#### EXTRACT PROVIDED
-- Opening Marker --
- Founded: 3 January 1992 (33 years ago)
- Country: Malaysia
- Allegiance: Yang di-Pertuan Agong ('King of Malaysia')
- Branch: Malaysian Army
- Type: Airborne medic, forward surgical teams
- Role: Airborne operations; Air assault; Forward surgical; Combat medic; Combat casualty care; Military medicine;
- Part of: 10th Parachute Brigade
- Garrison/HQ: Camp Terendak, Malacca
- Nickname(s): "Para Viper"
- Colours: Maroon, blue and gold
- Website: @paraviper.kpp (Official social media)

Commanders
- Current commander: Lt Col (Dr) Mohd Azman Hj Kamarudin

= Medical Company (Parachute), Royal Medical and Dental Corps =

The Medical Company (Parachute), Royal Medical Corps (Kompeni Perubatan (Payung Terjun), Kor Kesihatan Diraja), also known as Para Viper or abbreviated KPP from its local name, is a company-sized airborne combat medic unit of the Malaysian Army's Royal Medical Corps. It has been a part of the 10th Parachute Brigade since 1994 and is responsible for providing medical support to the brigade.

Lt Col (Dr) Mohd Azman Hj Kamarudin is the current commander of the Medical Company (Para), having taken over from Major (Dr) Syed Fareez Syed Nasir on 26 January 2022.
-- Closing Marker --
#### PROBLEM
Answer from the text on the Medical Company (Parachute):
1. Where is the unit's garrison located?
2. Since what year has the unit been part of the 10th Parachute Brigade?
3. On what date did the current commander take over?

#### DATASET EXTRACT
-- Opening Marker --
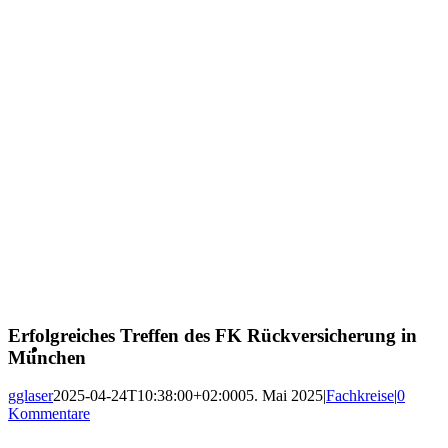
Erfolgreiches Treffen des FK Rückversicherung in
München
gglaser
2025-04-24T10:38:00+02:00
05. Mai 2025
|
Fachkreise
|
0
Kommentare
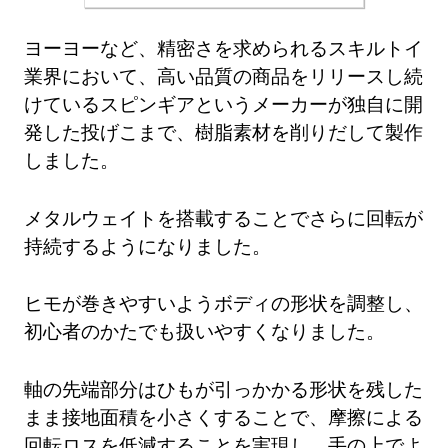
ヨーヨーなど、精密さを求められるスキルトイ
業界において、高い品質の商品をリリースし続
けているスピンギアというメーカーが独自に開
発した投げこまで、樹脂素材を削りだして製作
しました。
メタルウェイトを搭載することでさらに回転が
持続するようになりました。
ヒモが巻きやすいようボディの形状を調整し、
初心者のかたでも扱いやすくなりました。
軸の先端部分はひもが引っかかる形状を残した
まま接地面積を小さくすることで、摩擦による
回転ロスを低減することを実現し、手の上でよ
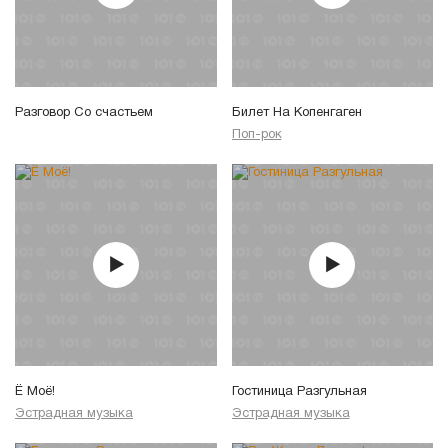
Разговор Со счастьем
Билет На Копенгаген
Поп-рок
Ё Моё!
Гостиница Разгульная
Эстрадная музыка
Эстрадная музыка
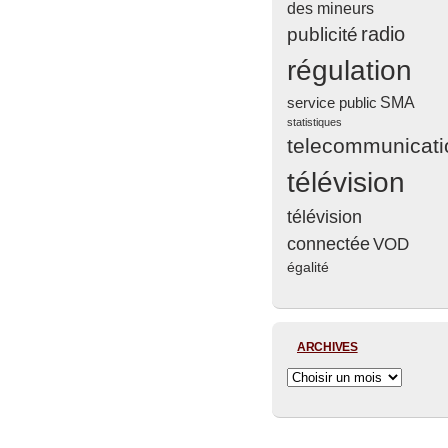
des mineurs
radio
publicité
régulation
service public
SMA
statistiques
telecommunicati
télévision
télévision
connectée
VOD
égalité
ARCHIVES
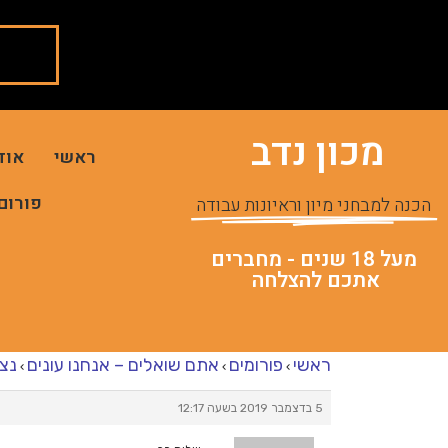
מכון נדב
ראשי
אוד
פורום
הכנה למבחני מיון וראיונות עבודה
מעל 18 שנים - מחברים
אתכם להצלחה
ראשי
פורומים
אתם שואלים – אנחנו עונים
נצי
›
›
›
5 בדצמבר 2019 בשעה 12:17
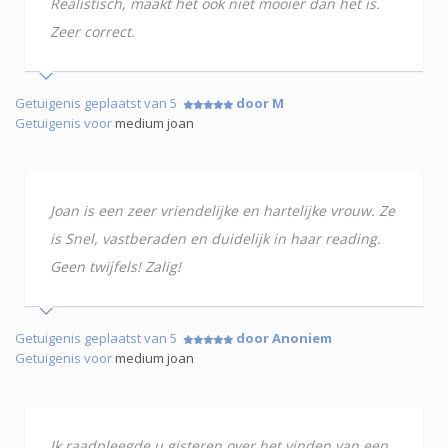
Realistisch, maakt het ook niet mooier dan het is.
Zeer correct.
Getuigenis geplaatst van 5
door M
Getuigenis voor
medium joan
Joan is een zeer vriendelijke en hartelijke vrouw. Ze
is Snel, vastberaden en duidelijk in haar reading.
Geen twijfels! Zalig!
Getuigenis geplaatst van 5
door Anoniem
Getuigenis voor
medium joan
Ik raadpleegde u gisteren over het vinden van een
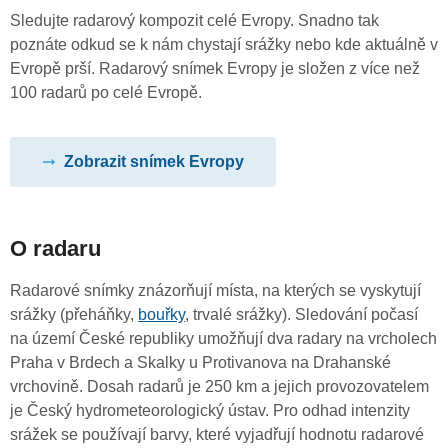
Sledujte radarový kompozit celé Evropy. Snadno tak
poznáte odkud se k nám chystají srážky nebo kde aktuálně v
Evropě prší. Radarový snímek Evropy je složen z více než
100 radarů po celé Evropě.
Zobrazit snímek Evropy
O radaru
Radarové snímky znázorňují místa, na kterých se vyskytují
srážky (přeháňky,
bouřky
, trvalé srážky). Sledování počasí
na území České republiky umožňují dva radary na vrcholech
Praha v Brdech a Skalky u Protivanova na Drahanské
vrchovině. Dosah radarů je 250 km a jejich provozovatelem
je Český hydrometeorologický ústav. Pro odhad intenzity
srážek se používají barvy, které vyjadřují hodnotu radarové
-- Closing Marker --
#### TASK RESPONSE
1. Camp Terendak, Malacca
2. 1994
3. 26 January 2022